Millard has come under fire after it was reported last week that she issued the order in spring 1999 following testimony from Carolina's teacher that the child would continue to fall behind unless her parents spoke English to her at home. Her parents signed off on Millard's order, and her father, Ramon Gonzalez, continues to support it.

Carolina's parents are entangled in a custody battle in Millard's family law court.

Natalia Gonzalez has asked that Millard be recused because, the mother's lawyers say, the judge has demonstrated bias by requiring English be spoken in the home and failing to let the mother's witnesses testify on her behalf at a May hearing.

State District Judge Fred Edwards of Montgomery County is expected to rule this week on the motion to recuse Millard.

At the hearing in May, Millard made changes in who has custody of Carolina and extended the order banning Spanish at home.
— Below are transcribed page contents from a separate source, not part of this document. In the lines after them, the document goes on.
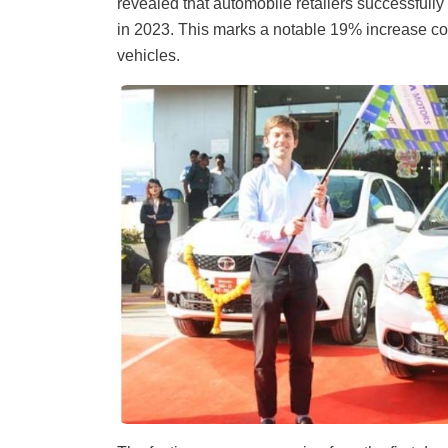
revealed that automobile retailers successfully
in 2023. This marks a notable 19% increase co
vehicles.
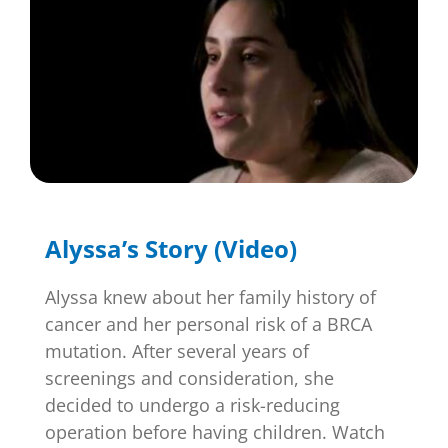
Alyssa’s Story (Video)
Alyssa knew about her family history of
cancer and her personal risk of a BRCA
mutation. After several years of
screenings and consideration, she
decided to undergo a risk-reducing
operation before having children. Watch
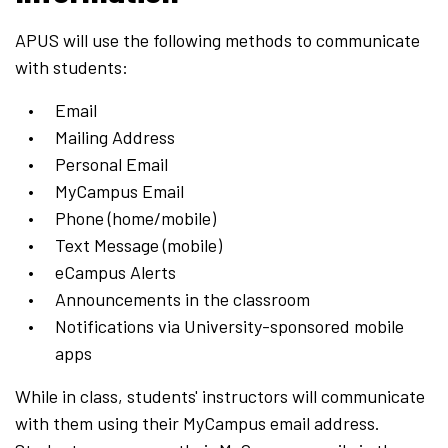
APUS will use the following methods to communicate
with students:
Email
Mailing Address
Personal Email
MyCampus Email
Phone (home/mobile)
Text Message (mobile)
eCampus Alerts
Announcements in the classroom
Notifications via University-sponsored mobile
apps
While in class, students' instructors will communicate
with them using their MyCampus email address.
Ramon Gonzalez's lawyer, Tom Conner, said he put in the extension of the no-Spanish requirement when he and Natalia Gonzalez's lawyers drew up the agreed-on order for Millard to sign.

Conner said court-appointed investigators were to have interviewed Carolina and other family members in the coming months before Millard decides on permanent custody arrangements. Conner said he sought to force the parents to talk English to Carolina so they wouldn't speak to her in Spanish and tell her what to say when English-speaking investigators came.

Natalia Gonzalez's lawyers didn't oppose the ban on Spanish in the home in spring 1999 or May, Conner said.

Natalia Gonzalez has disappeared with the child, and she may have fled the country, Conner said.